Найти бы этого урода и вколотить ему в глотку все до последнего его слова о приметах, о знаках, обо всем! Хотя, конечно, Ганнак тут был не при чем. Мама умерла на сегодня, не вчера и не в то утро, когда Ганнак увидел несчастливую птицу.
Она умерла три недели назад. Когда он приучал своего нового капитана-норна обращаться к себе не «господин раан», когда доказывал, что приехал сюда не за тем, чтобы отсиживаться и протирать штаны, когда только привыкал к местным комарам и десяткам прочих мелочей… Вот когда она умерла.
Или это произошло еще раньше?
Ун не хотел, но вспомнил, как мама сидела в кресле на колесах, вспомнил тупую улыбку и тонкую струйку слюны, тянувшуюся из приоткрытого рта на подбородок, а оттуда – на колени...
Он поморщился, чувствуя дурноту. Какие там три недели!

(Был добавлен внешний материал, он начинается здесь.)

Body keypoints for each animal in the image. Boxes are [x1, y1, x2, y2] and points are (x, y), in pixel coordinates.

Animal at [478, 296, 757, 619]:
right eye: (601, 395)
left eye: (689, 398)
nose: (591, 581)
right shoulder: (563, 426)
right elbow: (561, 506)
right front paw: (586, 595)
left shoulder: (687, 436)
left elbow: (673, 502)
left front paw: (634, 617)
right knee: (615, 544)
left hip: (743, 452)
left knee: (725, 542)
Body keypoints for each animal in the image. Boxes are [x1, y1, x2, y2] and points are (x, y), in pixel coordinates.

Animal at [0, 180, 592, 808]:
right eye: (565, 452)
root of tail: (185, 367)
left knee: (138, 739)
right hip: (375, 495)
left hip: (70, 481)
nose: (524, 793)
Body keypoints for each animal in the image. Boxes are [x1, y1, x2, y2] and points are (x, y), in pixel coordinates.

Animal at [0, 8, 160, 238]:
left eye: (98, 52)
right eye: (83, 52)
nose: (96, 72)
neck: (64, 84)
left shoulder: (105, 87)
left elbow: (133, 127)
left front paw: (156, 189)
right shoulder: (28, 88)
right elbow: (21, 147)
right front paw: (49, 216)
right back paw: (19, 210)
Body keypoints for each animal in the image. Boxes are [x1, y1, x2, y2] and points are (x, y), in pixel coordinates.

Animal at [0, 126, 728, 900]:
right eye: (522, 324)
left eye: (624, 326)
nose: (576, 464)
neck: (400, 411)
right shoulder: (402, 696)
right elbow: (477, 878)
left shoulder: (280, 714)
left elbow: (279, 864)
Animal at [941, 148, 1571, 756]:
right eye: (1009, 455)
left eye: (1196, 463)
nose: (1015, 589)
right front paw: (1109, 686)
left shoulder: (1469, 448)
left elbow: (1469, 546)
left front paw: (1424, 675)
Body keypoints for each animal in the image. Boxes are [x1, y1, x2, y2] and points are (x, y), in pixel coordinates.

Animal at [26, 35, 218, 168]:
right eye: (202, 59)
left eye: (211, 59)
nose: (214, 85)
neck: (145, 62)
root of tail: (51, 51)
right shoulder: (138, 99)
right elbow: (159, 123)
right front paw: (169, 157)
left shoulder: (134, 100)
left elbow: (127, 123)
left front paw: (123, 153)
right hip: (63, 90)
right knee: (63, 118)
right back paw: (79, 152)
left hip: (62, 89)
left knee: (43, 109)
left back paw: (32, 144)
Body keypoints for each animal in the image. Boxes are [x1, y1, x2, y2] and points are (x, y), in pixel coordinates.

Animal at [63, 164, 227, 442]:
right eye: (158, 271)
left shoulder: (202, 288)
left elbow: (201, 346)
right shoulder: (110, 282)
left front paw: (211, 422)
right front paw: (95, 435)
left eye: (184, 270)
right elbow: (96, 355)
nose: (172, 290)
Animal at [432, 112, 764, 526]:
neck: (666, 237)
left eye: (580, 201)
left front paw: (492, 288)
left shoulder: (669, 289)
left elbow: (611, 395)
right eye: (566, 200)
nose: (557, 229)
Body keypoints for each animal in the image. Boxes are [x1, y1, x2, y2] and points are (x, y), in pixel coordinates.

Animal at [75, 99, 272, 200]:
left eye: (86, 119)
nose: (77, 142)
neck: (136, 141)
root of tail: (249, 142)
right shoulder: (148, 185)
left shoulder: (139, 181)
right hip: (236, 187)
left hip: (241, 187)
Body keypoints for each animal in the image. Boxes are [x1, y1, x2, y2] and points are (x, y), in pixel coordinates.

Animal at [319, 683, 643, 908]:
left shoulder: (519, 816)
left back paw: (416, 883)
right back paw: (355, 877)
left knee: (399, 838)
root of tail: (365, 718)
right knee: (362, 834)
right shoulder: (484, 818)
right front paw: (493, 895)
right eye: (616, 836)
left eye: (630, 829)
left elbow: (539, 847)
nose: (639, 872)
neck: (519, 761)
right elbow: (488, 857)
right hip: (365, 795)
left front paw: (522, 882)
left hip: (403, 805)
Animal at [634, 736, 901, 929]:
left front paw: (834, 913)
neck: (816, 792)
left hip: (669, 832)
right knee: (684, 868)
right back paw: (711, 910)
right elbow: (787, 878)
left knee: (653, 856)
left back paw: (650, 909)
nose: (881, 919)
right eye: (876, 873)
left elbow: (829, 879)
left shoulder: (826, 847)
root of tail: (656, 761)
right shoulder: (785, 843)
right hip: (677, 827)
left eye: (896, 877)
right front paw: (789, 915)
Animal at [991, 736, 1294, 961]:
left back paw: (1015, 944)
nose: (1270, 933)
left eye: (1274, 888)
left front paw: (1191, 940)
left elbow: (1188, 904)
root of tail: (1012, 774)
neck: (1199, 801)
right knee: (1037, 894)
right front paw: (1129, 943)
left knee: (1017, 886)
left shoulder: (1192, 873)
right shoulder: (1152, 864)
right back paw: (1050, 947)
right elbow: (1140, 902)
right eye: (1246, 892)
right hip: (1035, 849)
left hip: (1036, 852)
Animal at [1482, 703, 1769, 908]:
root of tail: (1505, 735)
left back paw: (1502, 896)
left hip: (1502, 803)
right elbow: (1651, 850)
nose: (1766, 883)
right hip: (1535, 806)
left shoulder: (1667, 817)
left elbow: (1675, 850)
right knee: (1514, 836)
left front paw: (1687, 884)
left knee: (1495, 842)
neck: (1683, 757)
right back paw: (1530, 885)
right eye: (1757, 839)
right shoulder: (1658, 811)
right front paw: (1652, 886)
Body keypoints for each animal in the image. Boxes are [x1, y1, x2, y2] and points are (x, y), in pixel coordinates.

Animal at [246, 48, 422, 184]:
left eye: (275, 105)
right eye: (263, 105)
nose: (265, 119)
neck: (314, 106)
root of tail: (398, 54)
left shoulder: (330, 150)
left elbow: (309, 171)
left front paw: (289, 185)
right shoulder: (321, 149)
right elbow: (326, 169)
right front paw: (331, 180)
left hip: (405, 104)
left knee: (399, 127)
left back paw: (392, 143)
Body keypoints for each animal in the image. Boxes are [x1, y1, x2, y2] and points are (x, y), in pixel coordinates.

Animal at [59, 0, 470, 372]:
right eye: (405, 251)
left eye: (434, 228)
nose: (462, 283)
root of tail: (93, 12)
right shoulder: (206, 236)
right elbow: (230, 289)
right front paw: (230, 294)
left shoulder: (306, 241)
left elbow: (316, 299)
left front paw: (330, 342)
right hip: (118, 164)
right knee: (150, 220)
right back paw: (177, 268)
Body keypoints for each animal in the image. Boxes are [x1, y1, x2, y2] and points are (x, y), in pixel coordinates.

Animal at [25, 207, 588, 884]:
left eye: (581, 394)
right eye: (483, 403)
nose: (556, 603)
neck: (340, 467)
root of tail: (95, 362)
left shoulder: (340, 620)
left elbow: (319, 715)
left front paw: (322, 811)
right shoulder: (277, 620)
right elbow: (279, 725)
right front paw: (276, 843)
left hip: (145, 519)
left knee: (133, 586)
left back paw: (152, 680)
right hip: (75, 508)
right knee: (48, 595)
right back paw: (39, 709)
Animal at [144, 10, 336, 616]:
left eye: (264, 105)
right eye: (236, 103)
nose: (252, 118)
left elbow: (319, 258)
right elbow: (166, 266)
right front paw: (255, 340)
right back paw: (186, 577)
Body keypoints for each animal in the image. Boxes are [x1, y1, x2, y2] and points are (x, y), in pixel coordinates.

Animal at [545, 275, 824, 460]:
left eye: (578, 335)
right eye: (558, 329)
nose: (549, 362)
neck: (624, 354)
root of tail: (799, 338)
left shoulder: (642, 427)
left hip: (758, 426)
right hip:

Она умерла давным-давно. Да, мама – раанка, и раанка не из последней семьи, она многие годы верой и правдой служила Империи, помогая отцу и взращивая детей, но разве таким должен видеть мир настоящего раана? Разбитым? Лишенным даже самой тусклой искры разума? Ун с раздражением посмотрел на мокрые пятна, расползавшиеся по письму, стер их пальцем, чуть размазав чернила. Веки задергались, и он провел локтем по лицу, шумно втягивая носом воздух.
Бестолковые слезы по давно мертвому возвращались снова и снова, надо было занять себя делом. Сперва наперво Ун написал ответное письмо, потребовав прислать ему указания, на каком именно кладбище прошли похороны, и заверив вторую сестру, что деньги для племянника Зима он будет присылать как и прежде, потом начал составлять прошение, которое так долго откладывал. Был ли в этом смысл? Позволят ли ему остаться здесь и не возвращаться в Хребет? Дело, наверняка, бесполезное, они обязательно обратятся к майору Вицу, а тот придумает, как все испортить. Точно прикажет ехать назад, назло. Но если повезет, то этот гордый раан махнет рукой и скажет что-нибудь вроде: «Пусть делает, что хочет, мне плевать». В последнюю их встречу, во время того приема, они поговорили не так и плохо.